By Steve Sailer
09/21/2014
NYT columnist Nicholas Kristof’s latest column celebrates pretty pop singer Alicia Keys for fighting for racial justice in Ferguson by having herself Photoshopped wearing nothing but a giant peace sign painted on her pregnant belly:
ALICIA KEYS is a superstar singer who has mostly kept her clothes on and gossip off. So what is she doing in this photo, dressed only in a peace sign?Her answer has to do with the purpose of life. Last month, as she was sickened by grim news — from the shooting of Michael Brown in Ferguson, Mo., to the toll in Gaza and Syria — a friend of hers lobbed a provocative question about the meaning of our existence: Why are you here?
“Nobody had asked me that question before,” Keys recalled. It got her thinking about her mission in life, her legacy. She is one of the world’s best-known singers, but many of her songs have been about love or heartbreak. . She has 35 million fans on Facebook and almost 20 million followers on Twitter, but she wasn’t leveraging that audience for some broader purpose.
So she is now starting a We Are Here movement to channel her music and her fans to social justice causes, from stricter gun laws to criminal justice reform, from gay rights to global girls’ education.
“I want to gather an army,” Keys told me. She wants to galvanize that infantry of fans from feeling frustrated about the world to improving it.
Kristof has been writing NYT columns for a long time. Recently, it’s starting to seem like he’s just trawling through my old postings looking for hot-button subjects that he can write something inane about that will generate a lot of comments without getting him in trouble with the Volunteer Auxiliary Thought Police.

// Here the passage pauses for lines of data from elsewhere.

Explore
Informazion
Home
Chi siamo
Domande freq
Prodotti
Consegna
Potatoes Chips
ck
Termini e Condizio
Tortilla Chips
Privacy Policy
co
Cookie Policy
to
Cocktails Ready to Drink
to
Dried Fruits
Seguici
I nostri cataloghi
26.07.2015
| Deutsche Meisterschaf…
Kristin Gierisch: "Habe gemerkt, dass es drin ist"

Here’s a photo from a post of mine back in 2008 of Alicia Keys looking adorable in her Huey Newton leather coat, Eldridge Cleaver shades, and her own AK-47 gold pendant in the shape of the automatic rifle. An Associated Press article noted at the time:
There’s another side to Alicia Keys: conspiracy theorist. The Grammy-winning singer-songwriter tells Blender magazine: “‘Gangsta rap’ was a ploy to convince black people to kill each other. ‘Gangsta rap’ didn’t exist.”Keys, 27, said she’s read several Black Panther autobiographies and wears a gold AK-47 pendant around her neck “to symbolize strength, power and killing ‘em dead,” according to an interview in the magazine’s May issue, on newsstands Tuesday.
Another of her theories: That the bicoastal feud between slain rappers Tupac Shakur and Notorious B.I.G. was fueled “by the government and the media, to stop another great black leader from existing.”

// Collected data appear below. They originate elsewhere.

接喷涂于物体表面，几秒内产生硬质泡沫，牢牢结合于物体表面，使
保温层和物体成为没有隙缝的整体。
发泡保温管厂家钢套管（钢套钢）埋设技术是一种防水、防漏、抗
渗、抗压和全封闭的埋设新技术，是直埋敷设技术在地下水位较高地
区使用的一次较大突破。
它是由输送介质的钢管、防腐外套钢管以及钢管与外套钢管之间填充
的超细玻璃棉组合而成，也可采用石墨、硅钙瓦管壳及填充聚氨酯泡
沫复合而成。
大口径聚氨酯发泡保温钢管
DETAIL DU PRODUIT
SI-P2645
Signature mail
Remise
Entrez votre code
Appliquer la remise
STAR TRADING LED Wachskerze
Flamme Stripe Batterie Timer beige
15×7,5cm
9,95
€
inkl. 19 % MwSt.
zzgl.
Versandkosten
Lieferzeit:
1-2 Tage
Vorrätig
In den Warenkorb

Keys’ AK-47 jewelry came as a surprise to her [white] mother, who is quoted as telling Blender: “She wears what? That doesn’t sound like Alicia.”
And yet, if Alicia Keys were 47-years-old, making the whole “AK-47? thing even more appropriate, theoretically-speaking, it would somehow be less cute.
Funny how that works.
In the meantime, AK, enjoy it while you’ve still got it.